Graduate School of Infection Control Sciences, Kitasato University, 5-9-1 Shirokane, Minato-ku, Tokyo 108-8641, Japan.
Evid Based Complement Alternat Med. 2012;2012:794970. doi: 10.1155/2012/794970. Epub 2012 Dec 26.
Background. A Kampo medicine, Shahakusan (SHS), has been prescribed in late phase of infection that causes inflammations in the lung. But effect of SHS on viral infection in respiratory tract has never been reported. Objectives. To evaluate anti-influenza virus activity of SHS and its mode of actions through immune systems. Methods. SHS (0.3 g/kg/day) was orally administered to BALB/c miceforupper (URI) or lower respiratory tract infection (LRI) of influenza virus A/PR/8/34. The virus titer of nasal lavage fluid (NLF) at 5 or 2 day postinfection (p.i.) and cytokine mRNA expressions in mandibular lymph node or lung at 5 or 4 day p.i. were evaluated for URI or LRI, respectively. The histopathological examinations of lung tissue and NK cell activity in the splenocytes were also evaluated at 4 day p.i. on LRI. Results. When SHS was administered from 7 days before to 4 days p.i. for URI, the virus titer was significantly decreased in comparison with water-treated control, and IL-4, IL-1β, and IL-10 mRNA expression was decreased, but IL-12A mRNA expression was increased. Administration of SHS from one day before to one day p.i. for LRI significantly decreased the virus titer. SHS also decreased infiltration of inflammatory cells in the bronchoalveolar spaces and damage of desquamated mucosal epithelia of bronchiole, decreased IP-10 mRNA expression, and increased NK cell activity. Conclusion. SHS has no direct effect on influenza virus infection but exerts antiviral effect in mice by its immunomodulating activity through action of NK cells and anti-inflammatory activity in the lung.

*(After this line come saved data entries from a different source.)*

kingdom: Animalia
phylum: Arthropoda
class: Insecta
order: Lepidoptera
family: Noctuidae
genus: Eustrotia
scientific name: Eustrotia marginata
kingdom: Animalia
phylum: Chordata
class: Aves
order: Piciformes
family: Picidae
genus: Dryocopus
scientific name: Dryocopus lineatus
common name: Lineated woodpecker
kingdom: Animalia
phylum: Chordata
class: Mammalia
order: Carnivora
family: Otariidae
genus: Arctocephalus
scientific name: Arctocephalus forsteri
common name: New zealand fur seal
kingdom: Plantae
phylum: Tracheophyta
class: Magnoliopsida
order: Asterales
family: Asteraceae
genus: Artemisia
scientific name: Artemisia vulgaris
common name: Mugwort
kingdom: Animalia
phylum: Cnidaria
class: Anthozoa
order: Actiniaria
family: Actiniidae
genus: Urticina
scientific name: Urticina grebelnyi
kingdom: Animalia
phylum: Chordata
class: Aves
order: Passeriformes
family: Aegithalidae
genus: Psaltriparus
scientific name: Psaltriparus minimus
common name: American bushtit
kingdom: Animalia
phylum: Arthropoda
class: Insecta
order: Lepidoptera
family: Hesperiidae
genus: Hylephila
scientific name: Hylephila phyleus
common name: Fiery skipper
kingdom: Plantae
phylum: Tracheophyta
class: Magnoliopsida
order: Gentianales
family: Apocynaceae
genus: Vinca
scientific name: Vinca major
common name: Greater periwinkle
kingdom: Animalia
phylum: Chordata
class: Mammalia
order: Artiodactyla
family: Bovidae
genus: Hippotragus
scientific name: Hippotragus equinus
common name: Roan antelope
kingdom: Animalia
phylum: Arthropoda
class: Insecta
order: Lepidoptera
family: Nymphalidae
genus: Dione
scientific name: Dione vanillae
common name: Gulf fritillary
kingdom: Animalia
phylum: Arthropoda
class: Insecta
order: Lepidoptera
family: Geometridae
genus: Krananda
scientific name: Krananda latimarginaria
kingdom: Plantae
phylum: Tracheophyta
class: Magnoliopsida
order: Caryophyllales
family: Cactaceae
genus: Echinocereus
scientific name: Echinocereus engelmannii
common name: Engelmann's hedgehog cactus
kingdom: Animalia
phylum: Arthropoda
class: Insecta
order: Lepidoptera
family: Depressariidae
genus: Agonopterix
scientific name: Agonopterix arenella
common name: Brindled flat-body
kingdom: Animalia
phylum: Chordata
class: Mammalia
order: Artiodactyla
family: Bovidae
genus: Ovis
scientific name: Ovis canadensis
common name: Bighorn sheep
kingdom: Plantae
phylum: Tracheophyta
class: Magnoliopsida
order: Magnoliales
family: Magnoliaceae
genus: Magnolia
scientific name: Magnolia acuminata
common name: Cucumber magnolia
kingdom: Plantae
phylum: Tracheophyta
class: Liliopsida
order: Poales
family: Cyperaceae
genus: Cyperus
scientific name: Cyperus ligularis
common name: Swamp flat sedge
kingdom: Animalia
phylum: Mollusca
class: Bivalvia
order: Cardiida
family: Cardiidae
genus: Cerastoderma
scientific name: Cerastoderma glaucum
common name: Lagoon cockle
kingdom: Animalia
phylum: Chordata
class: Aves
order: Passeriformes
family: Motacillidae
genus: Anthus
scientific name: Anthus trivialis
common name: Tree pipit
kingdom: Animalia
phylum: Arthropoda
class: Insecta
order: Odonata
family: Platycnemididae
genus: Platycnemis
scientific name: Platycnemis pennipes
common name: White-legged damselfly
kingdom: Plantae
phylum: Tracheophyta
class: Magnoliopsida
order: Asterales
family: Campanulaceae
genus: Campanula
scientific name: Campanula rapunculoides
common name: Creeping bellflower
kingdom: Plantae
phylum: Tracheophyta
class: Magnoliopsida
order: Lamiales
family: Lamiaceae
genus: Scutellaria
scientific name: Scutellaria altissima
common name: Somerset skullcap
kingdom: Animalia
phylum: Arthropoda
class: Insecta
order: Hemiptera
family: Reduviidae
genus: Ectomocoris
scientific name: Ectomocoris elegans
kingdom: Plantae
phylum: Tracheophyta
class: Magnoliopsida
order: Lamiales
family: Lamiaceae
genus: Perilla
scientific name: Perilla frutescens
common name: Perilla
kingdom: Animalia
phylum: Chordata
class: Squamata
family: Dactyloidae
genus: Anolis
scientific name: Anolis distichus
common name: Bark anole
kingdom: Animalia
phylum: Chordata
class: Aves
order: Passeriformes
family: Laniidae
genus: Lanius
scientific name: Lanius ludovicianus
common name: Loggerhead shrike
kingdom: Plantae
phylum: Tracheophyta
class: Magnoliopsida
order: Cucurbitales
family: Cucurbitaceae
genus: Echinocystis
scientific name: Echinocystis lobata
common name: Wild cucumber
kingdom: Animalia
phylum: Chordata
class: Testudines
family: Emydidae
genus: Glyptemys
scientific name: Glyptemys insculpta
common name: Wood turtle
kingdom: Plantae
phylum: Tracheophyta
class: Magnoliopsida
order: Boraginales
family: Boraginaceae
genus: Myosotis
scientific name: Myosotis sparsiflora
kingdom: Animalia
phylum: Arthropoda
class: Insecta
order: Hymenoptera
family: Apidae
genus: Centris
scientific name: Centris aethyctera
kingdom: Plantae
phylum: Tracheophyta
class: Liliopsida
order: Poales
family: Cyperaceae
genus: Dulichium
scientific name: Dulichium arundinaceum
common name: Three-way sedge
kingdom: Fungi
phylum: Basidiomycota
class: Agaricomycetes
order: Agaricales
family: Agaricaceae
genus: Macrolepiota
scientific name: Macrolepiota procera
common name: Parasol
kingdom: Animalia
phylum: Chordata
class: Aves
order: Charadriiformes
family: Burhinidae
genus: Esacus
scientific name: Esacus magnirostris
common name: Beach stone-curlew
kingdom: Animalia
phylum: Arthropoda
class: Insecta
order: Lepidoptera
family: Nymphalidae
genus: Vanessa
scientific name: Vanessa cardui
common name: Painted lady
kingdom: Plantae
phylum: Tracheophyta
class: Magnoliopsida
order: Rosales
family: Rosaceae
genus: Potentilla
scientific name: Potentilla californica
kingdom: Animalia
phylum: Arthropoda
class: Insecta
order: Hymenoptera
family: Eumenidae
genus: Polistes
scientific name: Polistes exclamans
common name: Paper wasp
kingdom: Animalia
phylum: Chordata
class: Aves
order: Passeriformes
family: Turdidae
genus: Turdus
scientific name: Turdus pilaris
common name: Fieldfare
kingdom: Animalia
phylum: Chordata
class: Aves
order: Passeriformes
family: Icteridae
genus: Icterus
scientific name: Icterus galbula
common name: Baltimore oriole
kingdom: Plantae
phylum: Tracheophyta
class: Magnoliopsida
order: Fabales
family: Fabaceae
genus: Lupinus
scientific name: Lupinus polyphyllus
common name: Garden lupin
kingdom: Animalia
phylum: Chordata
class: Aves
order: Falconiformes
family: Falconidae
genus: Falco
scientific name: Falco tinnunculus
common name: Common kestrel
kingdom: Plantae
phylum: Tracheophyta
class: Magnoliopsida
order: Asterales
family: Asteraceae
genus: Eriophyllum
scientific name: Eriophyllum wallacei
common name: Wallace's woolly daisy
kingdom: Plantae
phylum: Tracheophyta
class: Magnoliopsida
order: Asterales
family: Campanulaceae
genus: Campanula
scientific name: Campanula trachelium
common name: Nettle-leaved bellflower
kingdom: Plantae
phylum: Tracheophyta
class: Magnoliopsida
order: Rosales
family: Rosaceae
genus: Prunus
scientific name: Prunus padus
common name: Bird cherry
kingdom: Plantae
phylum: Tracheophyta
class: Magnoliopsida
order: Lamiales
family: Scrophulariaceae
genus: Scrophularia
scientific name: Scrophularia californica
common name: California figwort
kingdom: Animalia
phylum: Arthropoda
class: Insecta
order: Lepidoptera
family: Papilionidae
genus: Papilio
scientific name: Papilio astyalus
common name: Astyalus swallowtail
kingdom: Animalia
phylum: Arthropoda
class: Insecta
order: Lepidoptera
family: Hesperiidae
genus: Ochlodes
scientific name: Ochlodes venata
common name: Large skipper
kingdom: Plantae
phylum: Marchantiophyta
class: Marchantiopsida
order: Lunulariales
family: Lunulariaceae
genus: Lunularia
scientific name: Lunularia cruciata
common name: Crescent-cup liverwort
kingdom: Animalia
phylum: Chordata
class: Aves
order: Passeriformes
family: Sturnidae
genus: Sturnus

一种汉方药,柴胡加龙骨牡蛎汤(SHS),已被用于治疗肺部炎症的感染后期。但 SHS 对呼吸道病毒感染的作用尚未见报道。目的:通过免疫系统评估 SHS 抗流感病毒的活性及其作用机制。方法:BALB/c 小鼠经口给予 SHS(0.3 g/kg/天),用于上呼吸道(URI)或下呼吸道(LRI)流感病毒 A/PR/8/34 的感染。在感染后第 5 天或第 2 天,通过鼻洗液(NLF)中的病毒滴度评估 URI,或在感染后第 5 天或第 4 天,通过下颌淋巴结或肺中的细胞因子 mRNA 表达评估 LRI。在感染后第 4 天,还评估了肺组织的组织病理学检查和脾细胞中的 NK 细胞活性。结果:当 SHS 用于 URI 时,从感染前 7 天开始至感染后 4 天给药,与水治疗对照组相比,病毒滴度显著降低,IL-4、IL-1β 和 IL-10 mRNA 表达降低,但 IL-12A mRNA 表达增加。当 SHS 用于 LRI 时,从感染前 1 天至感染后 1 天给药,病毒滴度显著降低。SHS 还减少了支气管肺泡空间中炎症细胞的浸润和支气管粘膜上皮的脱落损伤,降低了 IP-10 mRNA 表达,增加了 NK 细胞活性。结论:SHS 对流感病毒感染没有直接作用,但通过 NK 细胞的免疫调节活性和肺部的抗炎活性,在小鼠中发挥抗病毒作用。